Tier-1 Manager advert being worked on by AS today.
Contractor plans, DB admin on short term filler. Trying to get a sys admin for the fabric team.

SI-6 LCG Management Board Report of Issues (DB)
———————————————–
Nothing to report.

SI-7 External Contexts (PC)
———————————
Nothing to report.

REVIEW OF ACTIONS
=================
644.2: PG and AS will document plans and costings for the remainder of GridPP5 taking account of the Oracle tape issues experienced. (Update: a draft will be produced before Christmas). Ongoing.
How are we going to present this. AS has not thought through in detail how to present it.
• Change in cost model mismatch between requests and usage.
• Investigating suppliers wrt replacing CASTOR. Potentially have money in FY18 to spend on a solution. Do we have an appetite to move to CERNs system or procure a commercial solution? We do have this marker, as it is an Action for the OC. Need to do this before Xmas. Could discuss at a t1 review. This would have to be after the OC. Big strategic decision to be made with the lots of external (to GridPP) inputs. Could benefit from a dialogue with all the stakeholders. Diamond, JASMIN, in addition to GridPP. Could you send DB a list of current and future stakeholders? So can check overlap with UKT0. DIARC are a stake holder. They are now growing, and may become a major driver.

644.3: AS put together a starting plan for staff ramp-down. (Update: a draft will be produced before Christmas). Ongoing.
644.4: AS will progress capture of funds for Dirac with Mark Wilkinson. (Update: funding from DIRAC. AS has emailed Mark. They are now using it more heavily. Could use the money for tape, but have to be careful not to buy tape we won’t use. May be better charging later rather than during this FY?) Ongoing.
647.1: PC will update Data Management Plan. Ongoing.
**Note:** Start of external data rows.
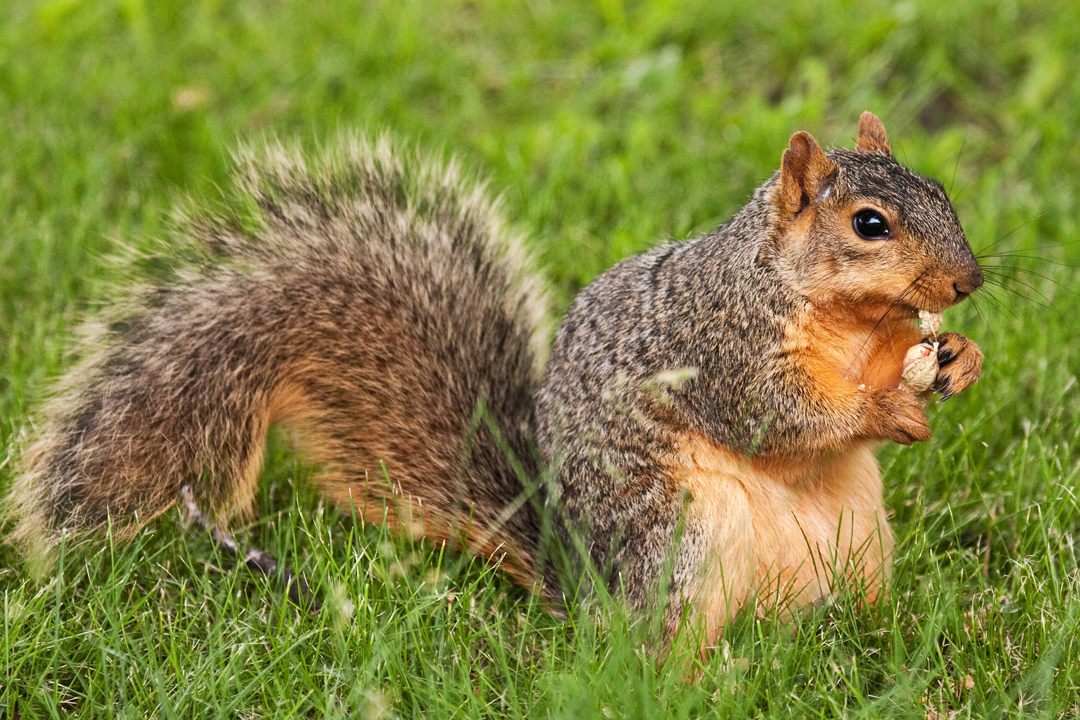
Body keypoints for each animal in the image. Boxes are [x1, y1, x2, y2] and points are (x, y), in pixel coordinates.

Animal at [4, 113, 980, 651]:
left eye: (941, 189)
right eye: (869, 224)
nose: (969, 280)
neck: (842, 318)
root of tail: (584, 593)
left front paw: (956, 358)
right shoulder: (720, 344)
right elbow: (775, 416)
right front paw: (888, 402)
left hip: (857, 539)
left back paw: (873, 639)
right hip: (682, 541)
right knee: (660, 652)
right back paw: (712, 673)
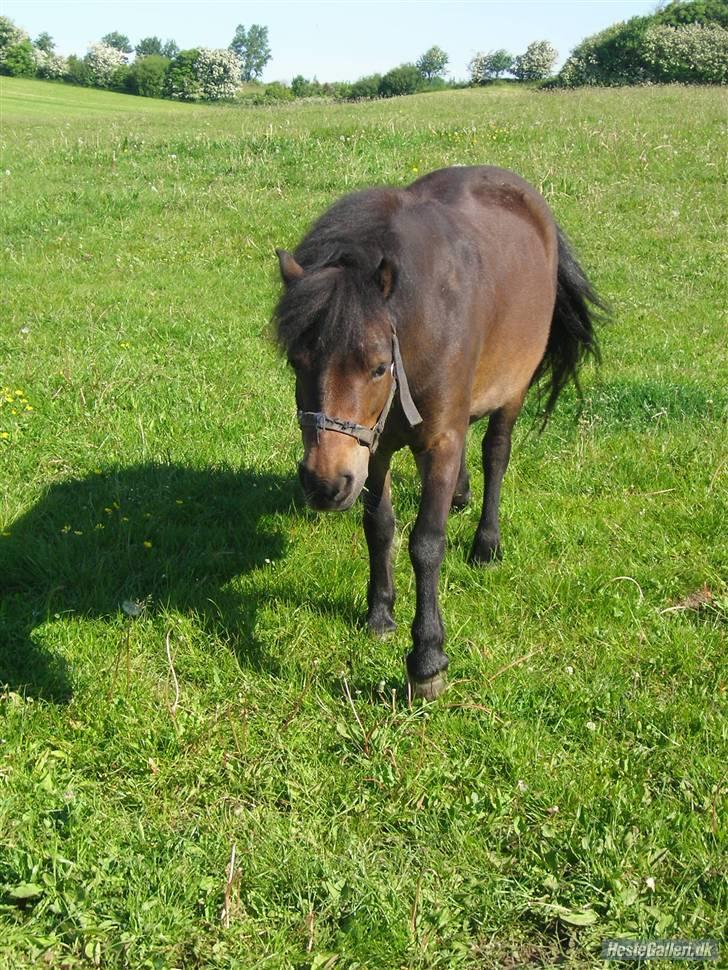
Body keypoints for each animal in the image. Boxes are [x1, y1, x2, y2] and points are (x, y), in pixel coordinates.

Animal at [274, 165, 603, 700]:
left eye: (378, 366)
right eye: (295, 362)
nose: (324, 483)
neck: (421, 322)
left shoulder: (437, 443)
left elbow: (426, 543)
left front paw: (427, 659)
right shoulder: (375, 448)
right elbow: (380, 526)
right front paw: (380, 612)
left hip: (512, 392)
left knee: (495, 452)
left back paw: (486, 543)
647.2: DB will circulate link for Data Management Plan once agreed. Ongoing.
649.1: DB will write Introduction of OS documents. Ongoing.
649.2: PC will write Wider Context of OS documents. Ongoing.
649.3: PG will schedule a discussion of the Risk Register at a PMB meeting in December then update this in the OS documents. Ongoing.
649.4: GS and AS will write the Tier1 Status section of OS documents. Ongoing.
649.5: JC will write Deployment Status section of OS documents with input from PG. Ongoing.
649.6: RJ, DC and AS will write LHC section of User Reports in OS documents. Ongoing.
649.7: JC will write Other Experiments section of User Reports in OS documents with input from DC and PG. Ongoing.
650.1 SL will confer with PG and sign up to Biomed site to ensure our input will be explicitly credited in future. (Update: SL had sent info to Biomed. They wanted a site name; SL said we wanted it to be GridPP. He has emailed twice, so far no response). Ongoing.

ACTIONS AS OF 27.11.17
======================
644.2: PG and AS will document plans and costings for the remainder of GridPP5 taking account of the Oracle tape issues experienced. (Update: a draft will be produced before Christmas). Ongoing.
644.3: AS put together a starting plan for staff ramp-down. (Update: a draft will be produced before Christmas). Ongoing.
644.4: AS will progress capture of funds for Dirac with Mark Wilkinson. (Update: funding from DIRAC. AS has emailed Mark. They are now using it more heavily. Could use the money for tape, but have to be careful not to buy tape we won’t use. May be better charging later rather than during this FY?) Ongoing.
647.1: PC will update Data Management Plan. Ongoing.